Henry thought her hands lovely as they flew about. He forgot about the music in watching her hands. They were like little white moths, so delicate and restless. One would hesitate in touching them because handling might ruin them, and yet one wanted to stroke them. The piece was ending with loud bass notes. Now it was finished. When the last string had ceased its vibration, he observed:

“You play very—precisely, Elizabeth.”

“Oh, I play the notes as they come,” she said. “I always think the composer knew his business better than I do.”

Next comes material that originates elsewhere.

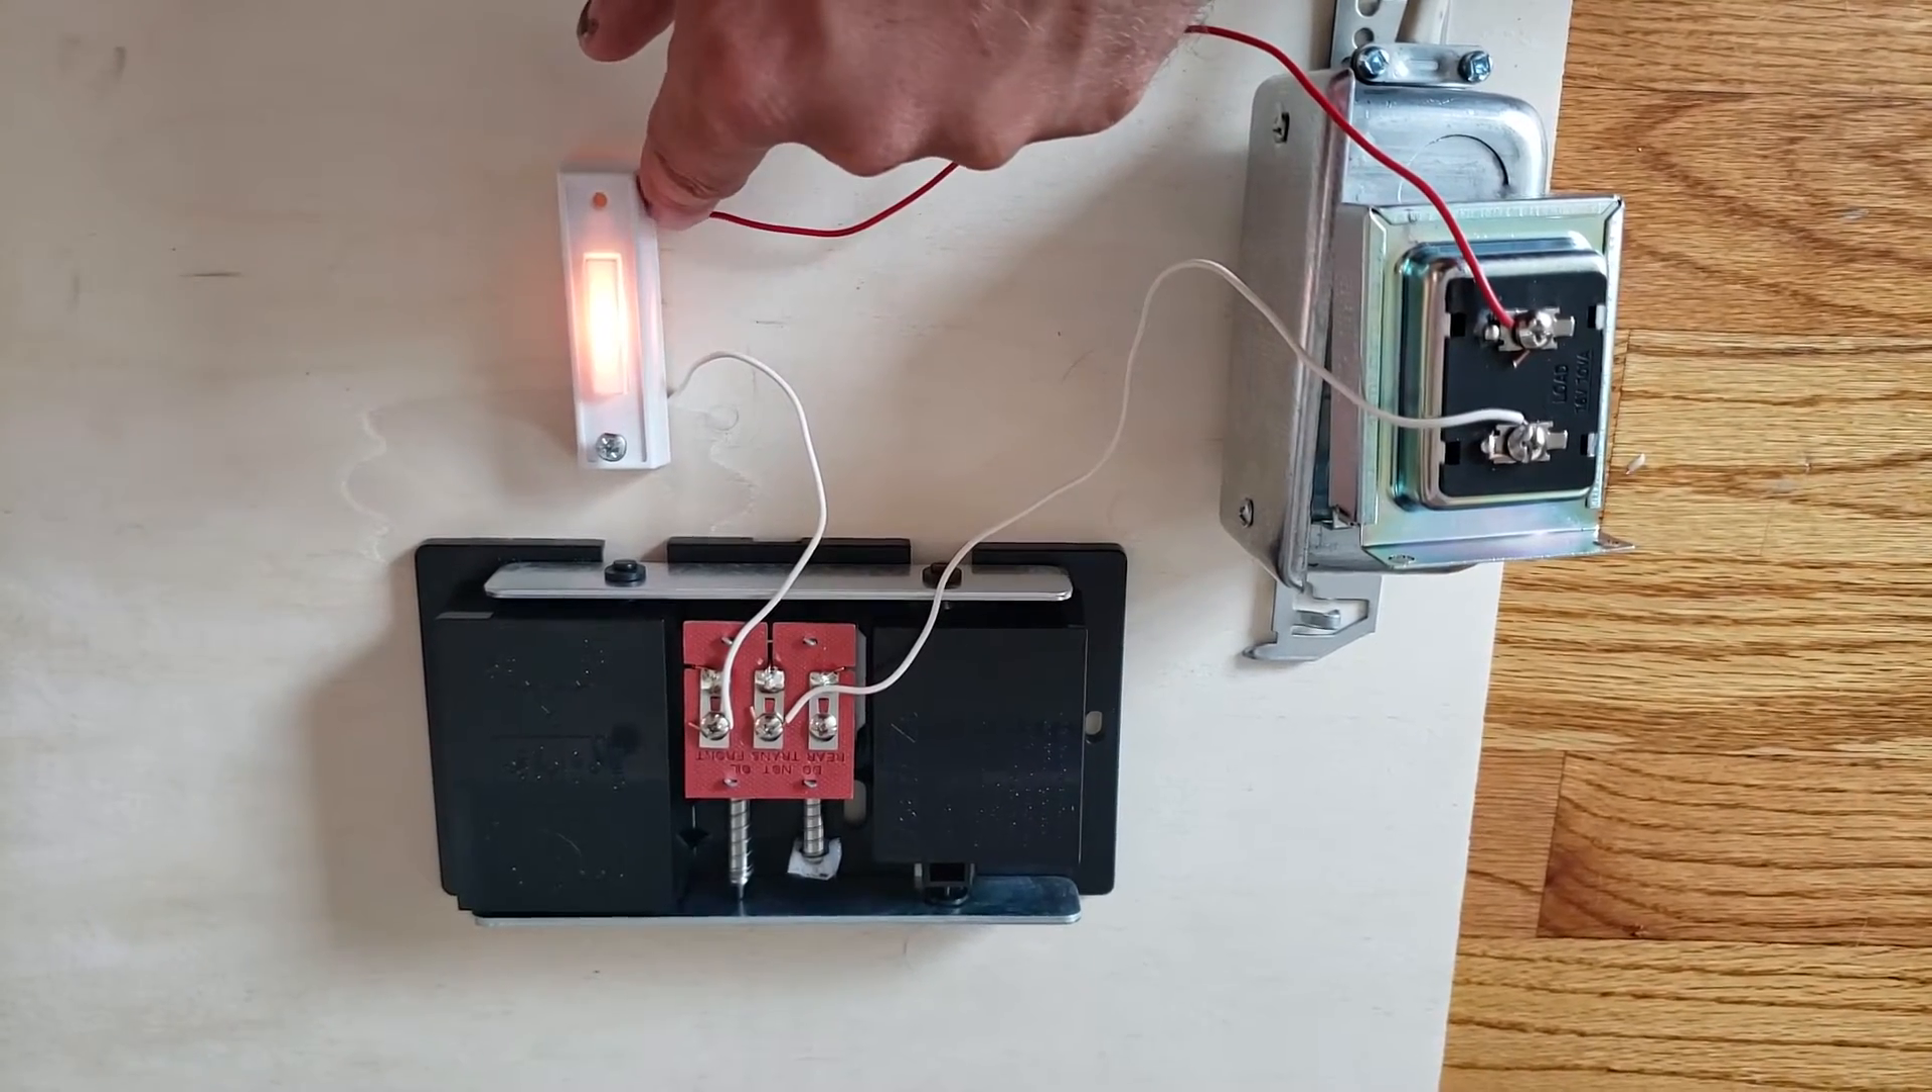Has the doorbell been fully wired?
Yes.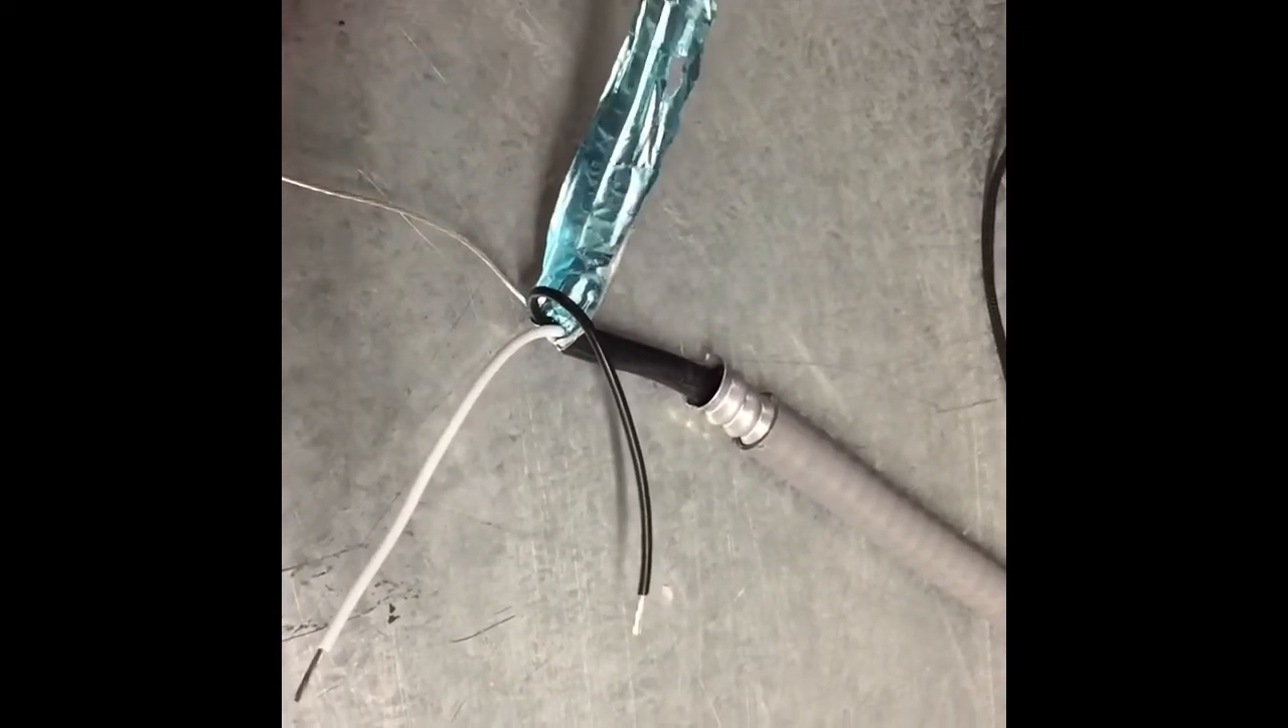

“I know, and it is a comfort to hear you. It is nice to know that everything is to be in its place—even notes. You have eradicated a certain obnoxious freedom I have noticed in the playing of some young women. That kind is very lovable and spontaneous and human, of course, but given to carelessness in the interest of passion. Yes, as I become older, I grow to be taking satisfaction in seeing the thing I expected come about. Unsure things are distracting. Chance has not the tug on me it once had. I was a fool, Elizabeth. I went sailing and sailing looking for something—well, something that did not exist, perhaps. And now that I have lost my unnamable desires, I may not be happier, but there is more content on me.”

“That sounds wise and worldly, and a little bit cynical,” she observed.